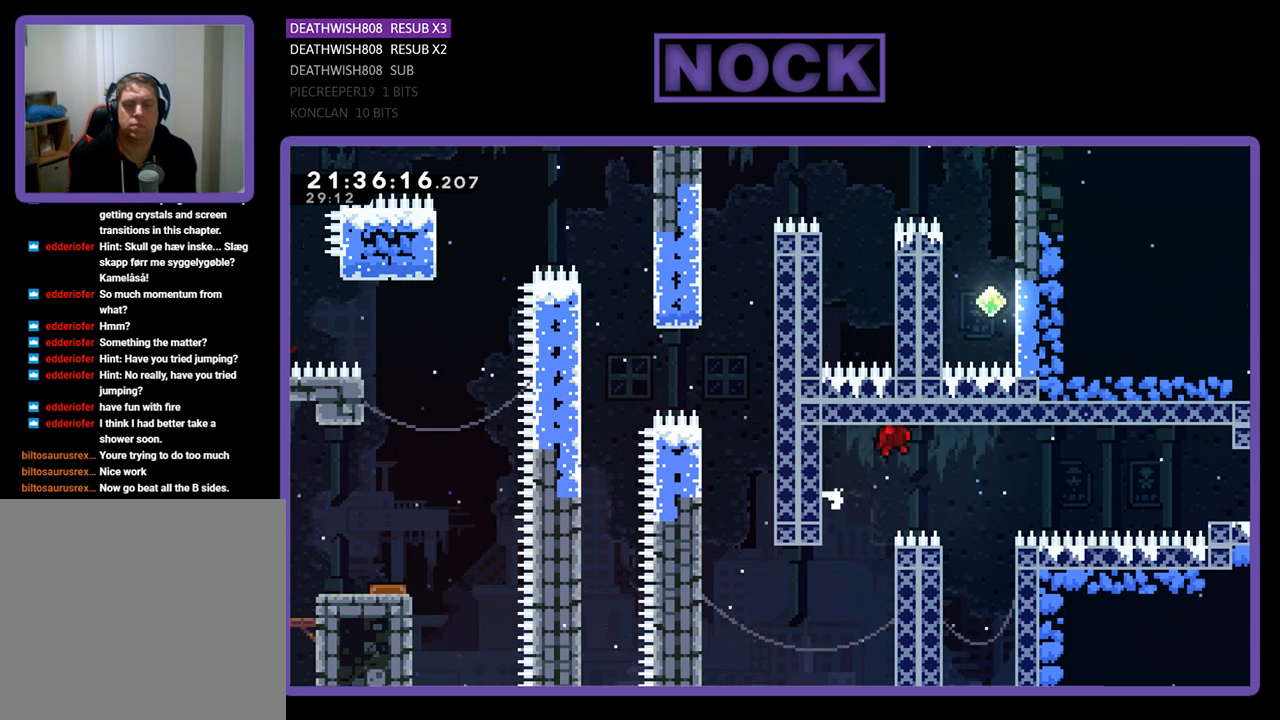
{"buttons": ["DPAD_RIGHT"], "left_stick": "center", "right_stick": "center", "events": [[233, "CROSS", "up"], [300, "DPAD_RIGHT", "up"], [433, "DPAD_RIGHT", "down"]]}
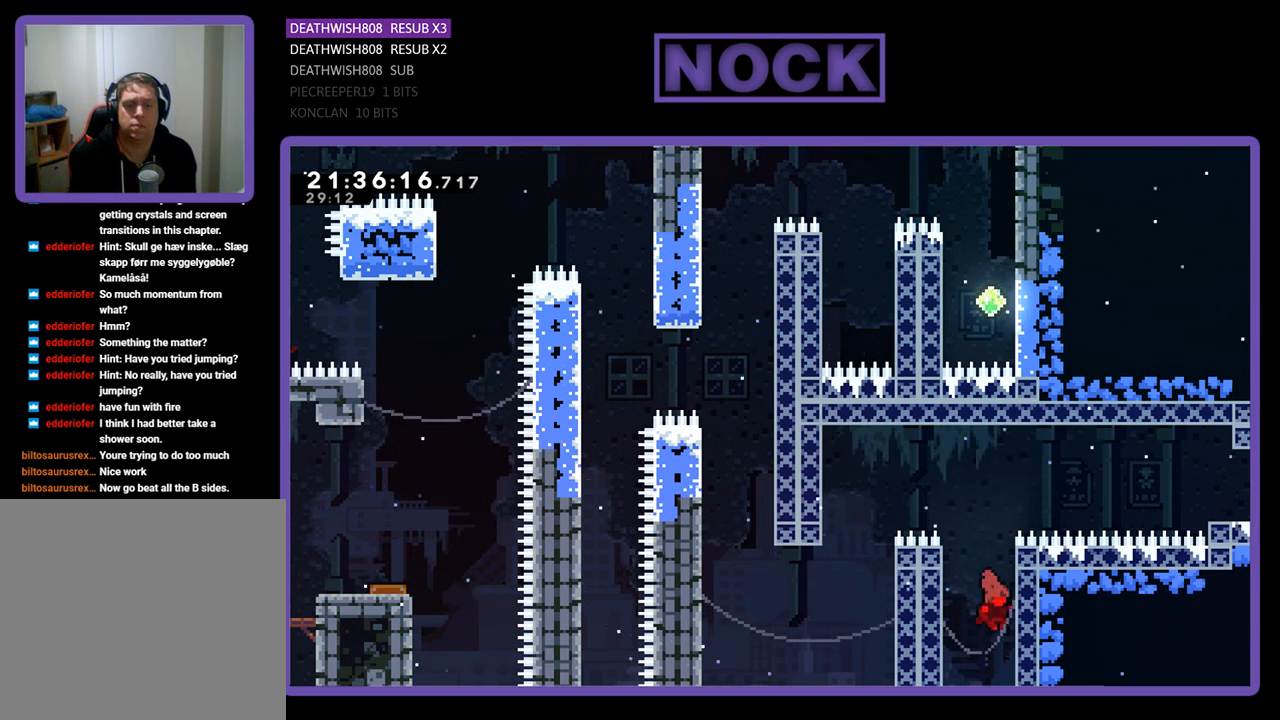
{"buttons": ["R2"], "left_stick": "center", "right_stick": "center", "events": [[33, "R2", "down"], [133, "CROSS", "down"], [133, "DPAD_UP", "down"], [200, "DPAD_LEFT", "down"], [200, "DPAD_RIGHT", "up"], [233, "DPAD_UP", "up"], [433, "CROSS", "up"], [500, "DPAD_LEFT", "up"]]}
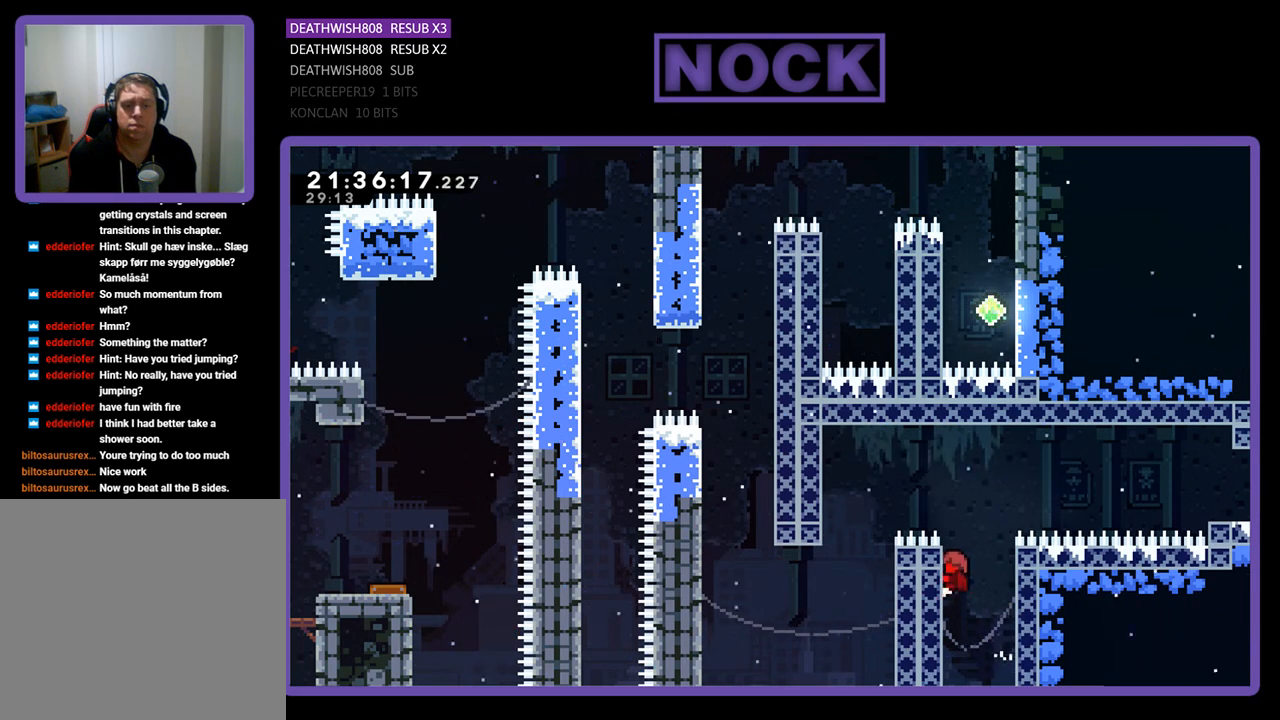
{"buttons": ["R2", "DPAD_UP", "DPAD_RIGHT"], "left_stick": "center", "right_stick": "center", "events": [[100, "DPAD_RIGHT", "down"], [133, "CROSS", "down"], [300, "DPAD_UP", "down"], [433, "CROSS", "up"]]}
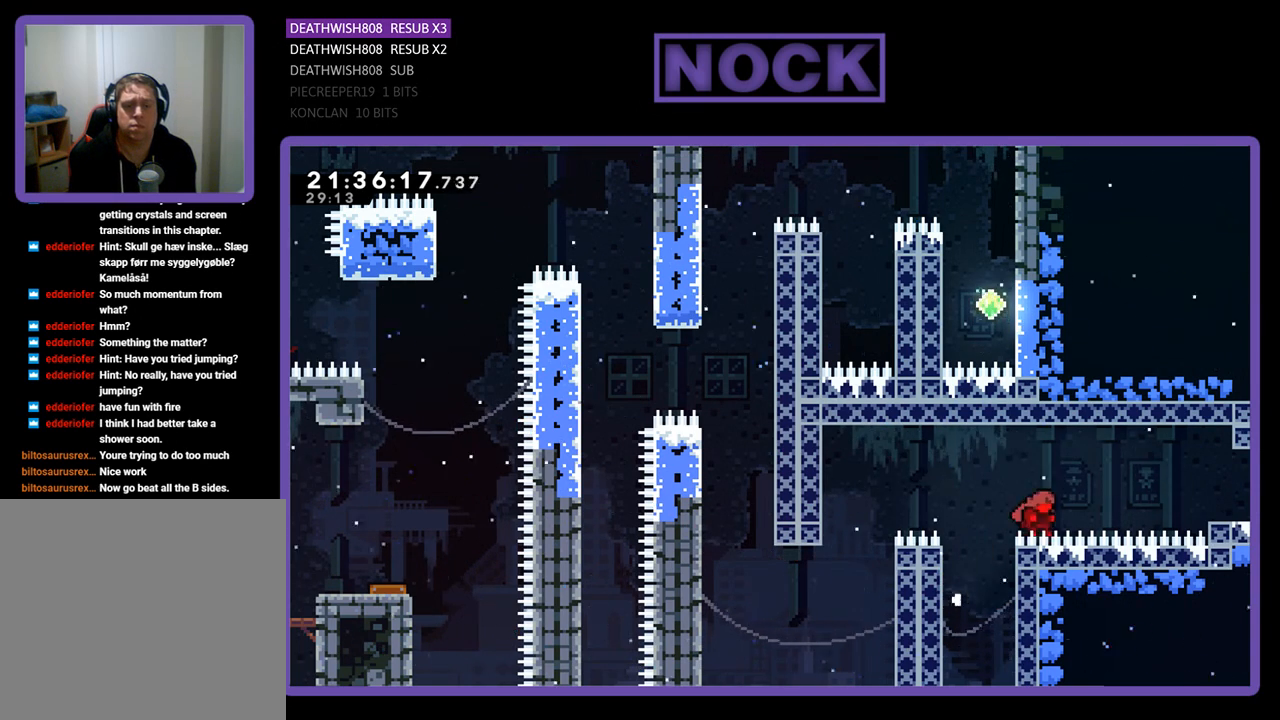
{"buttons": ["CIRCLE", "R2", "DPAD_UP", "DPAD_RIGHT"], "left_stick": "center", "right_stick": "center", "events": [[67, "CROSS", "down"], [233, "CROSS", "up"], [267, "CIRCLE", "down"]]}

==

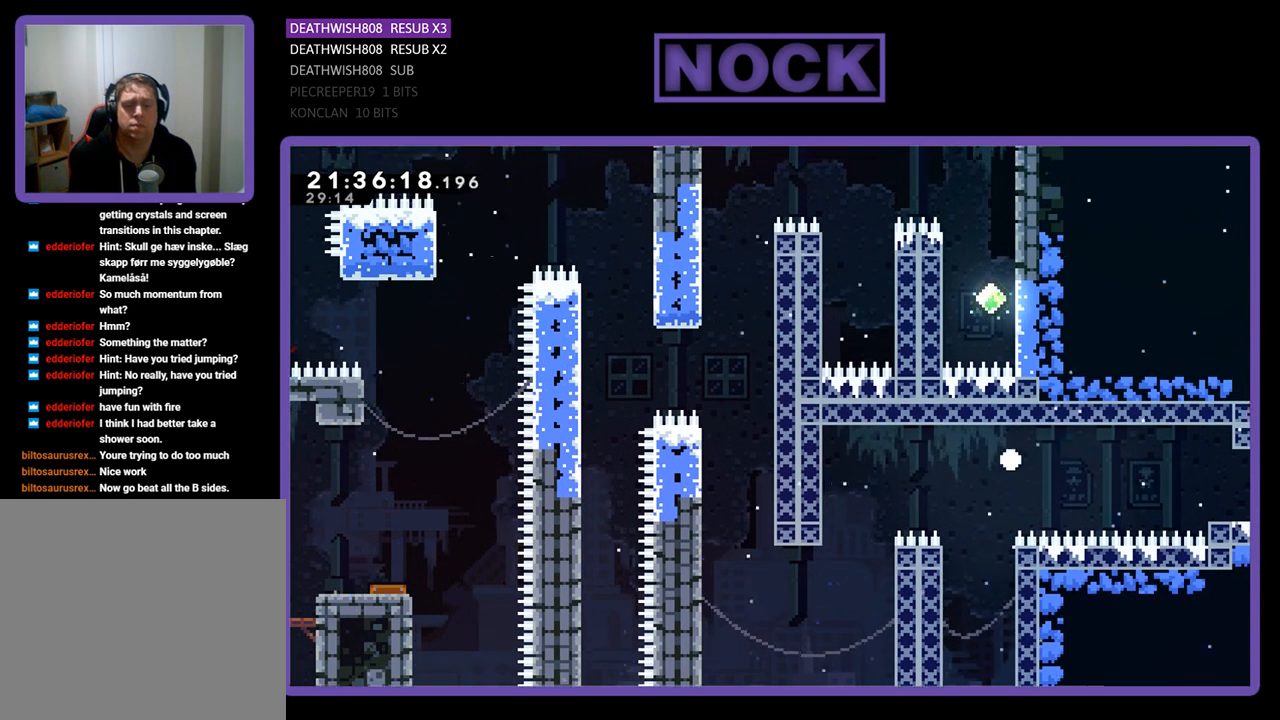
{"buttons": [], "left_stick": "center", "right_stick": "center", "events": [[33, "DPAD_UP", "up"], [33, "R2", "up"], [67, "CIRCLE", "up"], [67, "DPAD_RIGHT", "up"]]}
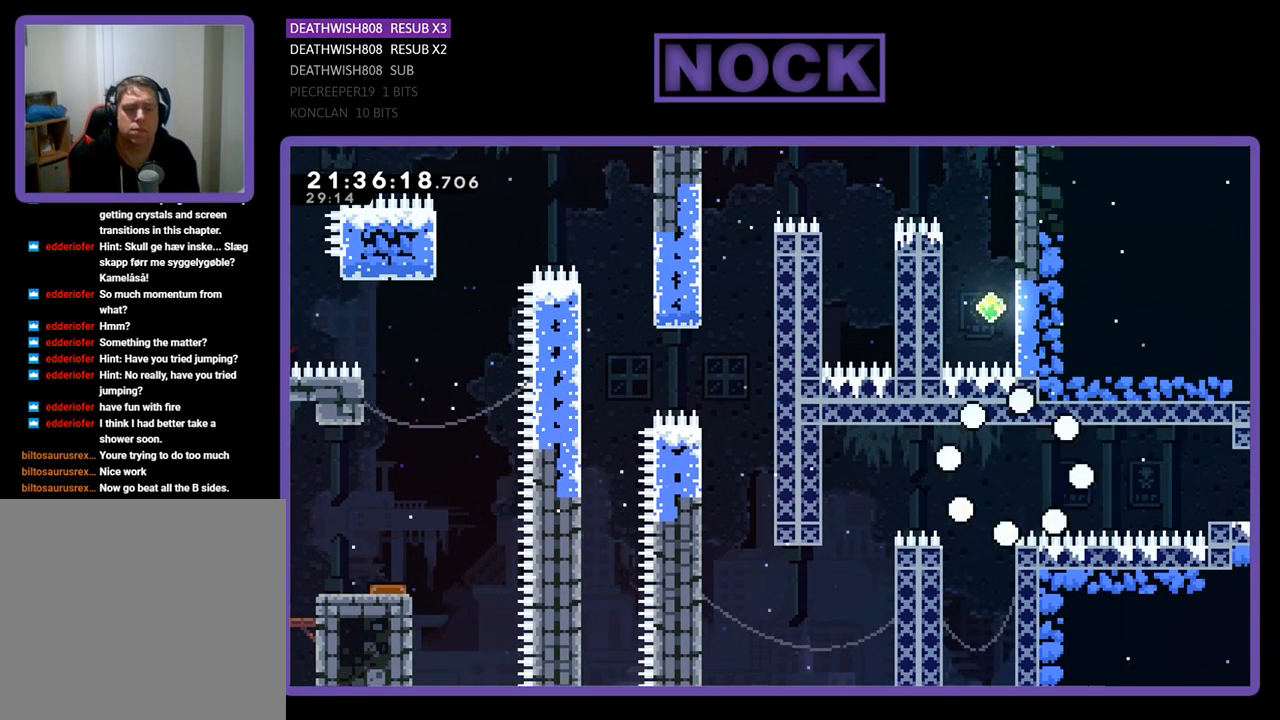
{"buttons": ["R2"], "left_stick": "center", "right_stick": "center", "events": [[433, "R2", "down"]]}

What you should do>
Extract every line above that contains the word "CROSS".

Response below>
{"buttons": ["DPAD_RIGHT"], "left_stick": "center", "right_stick": "center", "events": [[233, "CROSS", "up"], [300, "DPAD_RIGHT", "up"], [433, "DPAD_RIGHT", "down"]]}
{"buttons": ["R2"], "left_stick": "center", "right_stick": "center", "events": [[33, "R2", "down"], [133, "CROSS", "down"], [133, "DPAD_UP", "down"], [200, "DPAD_LEFT", "down"], [200, "DPAD_RIGHT", "up"], [233, "DPAD_UP", "up"], [433, "CROSS", "up"], [500, "DPAD_LEFT", "up"]]}
{"buttons": ["R2", "DPAD_UP", "DPAD_RIGHT"], "left_stick": "center", "right_stick": "center", "events": [[100, "DPAD_RIGHT", "down"], [133, "CROSS", "down"], [300, "DPAD_UP", "down"], [433, "CROSS", "up"]]}
{"buttons": ["CIRCLE", "R2", "DPAD_UP", "DPAD_RIGHT"], "left_stick": "center", "right_stick": "center", "events": [[67, "CROSS", "down"], [233, "CROSS", "up"], [267, "CIRCLE", "down"]]}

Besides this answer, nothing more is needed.